Action item
Apart from the images, every record here needs to be copied exactly.
═════ Input data ═════
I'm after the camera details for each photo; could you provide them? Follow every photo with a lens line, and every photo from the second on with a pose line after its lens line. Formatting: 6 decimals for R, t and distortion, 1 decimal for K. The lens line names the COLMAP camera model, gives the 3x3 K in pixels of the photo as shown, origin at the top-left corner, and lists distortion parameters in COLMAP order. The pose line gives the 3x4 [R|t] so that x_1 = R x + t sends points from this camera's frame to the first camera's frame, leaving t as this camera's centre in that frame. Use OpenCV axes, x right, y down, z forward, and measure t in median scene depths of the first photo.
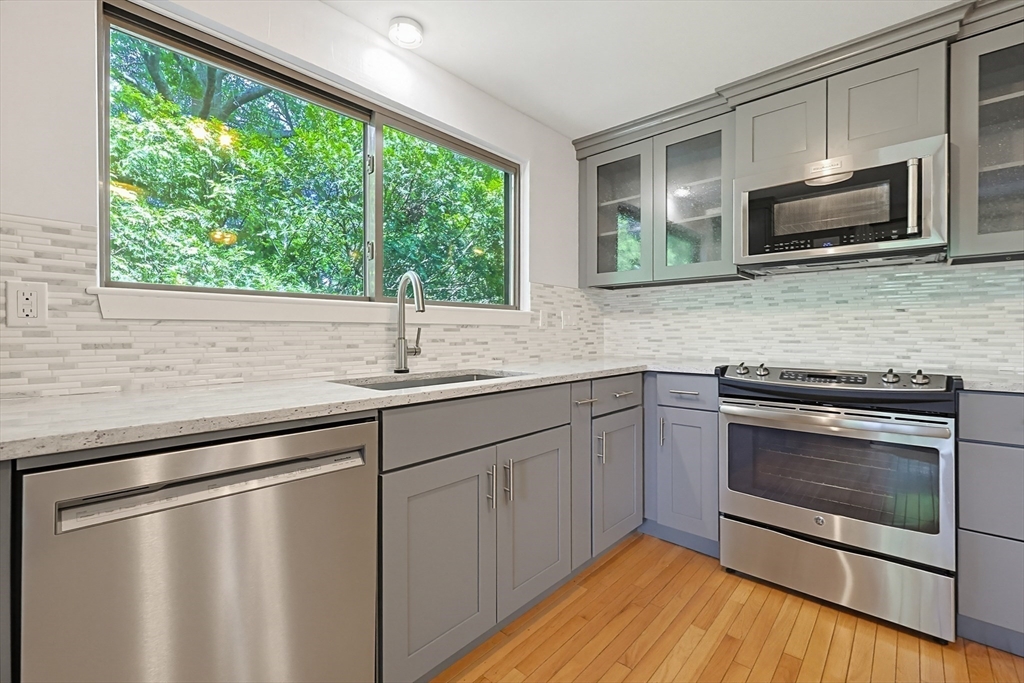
lens RADIAL K [[442.3, 0, 517.5], [0, 442.3, 339.0], [0, 0, 1]] dist [0.001937, 0.000061]
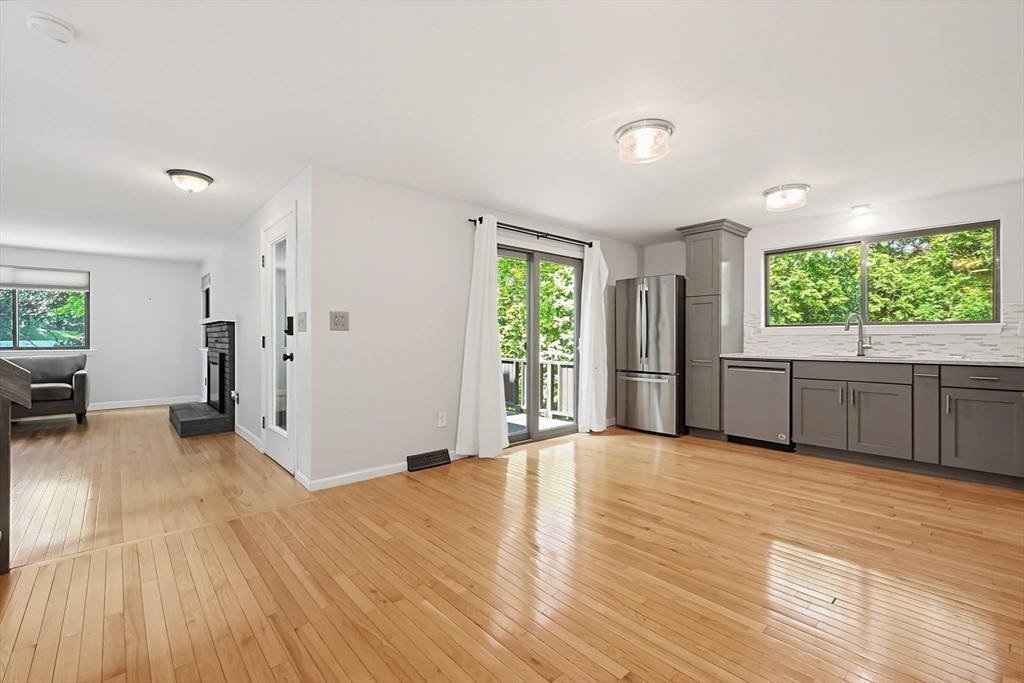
lens RADIAL K [[442.3, 0, 522.9], [0, 442.3, 335.6], [0, 0, 1]] dist [0.001937, 0.000061]
pose [[-0.087505, -0.002994, -0.996160, 1.822483], [-0.013299, 0.999910, -0.001837, -0.002811], [0.996075, 0.013087, -0.087537, -0.460244]]
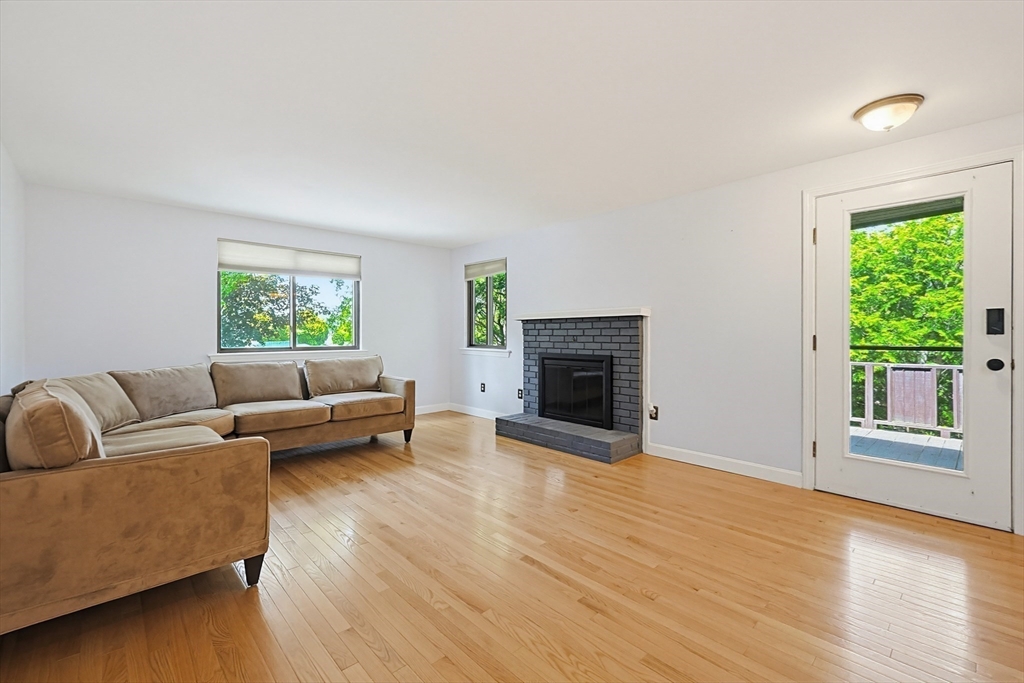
lens RADIAL K [[442.3, 0, 518.1], [0, 442.3, 333.3], [0, 0, 1]] dist [0.001937, 0.000061]
pose [[-0.051472, -0.001256, -0.998674, 1.505764], [-0.012775, 0.999918, -0.000599, 0.018895], [0.998593, 0.012727, -0.051484, -2.720211]]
═════
Response below
I'm after the camera details for each photo; could you provide them? Follow every photo with a lens line, and every photo from the second on with a pose line after its lens line. Formatting: 6 decimals for R, t and distortion, 1 decimal for K. The lens line names the COLMAP camera model, gives the 3x3 K in pixels of the photo as shown, origin at the top-left corner, and lists distortion parameters in COLMAP order. The pose line gives the 3x4 [R|t] so that x_1 = R x + t sends points from this camera's frame to the first camera's frame, leaving t as this camera's centre in that frame. Use OpenCV axes, x right, y down, z forward, and measure t in median scene depths of the first photo.
lens RADIAL K [[442.3, 0, 517.5], [0, 442.3, 339.0], [0, 0, 1]] dist [0.001937, 0.000061]
lens RADIAL K [[442.3, 0, 522.9], [0, 442.3, 335.6], [0, 0, 1]] dist [0.001937, 0.000061]
pose [[-0.087505, -0.002994, -0.996160, 1.822483], [-0.013299, 0.999910, -0.001837, -0.002811], [0.996075, 0.013087, -0.087537, -0.460244]]
lens RADIAL K [[442.3, 0, 518.1], [0, 442.3, 333.3], [0, 0, 1]] dist [0.001937, 0.000061]
pose [[-0.051472, -0.001256, -0.998674, 1.505764], [-0.012775, 0.999918, -0.000599, 0.018895], [0.998593, 0.012727, -0.051484, -2.720211]]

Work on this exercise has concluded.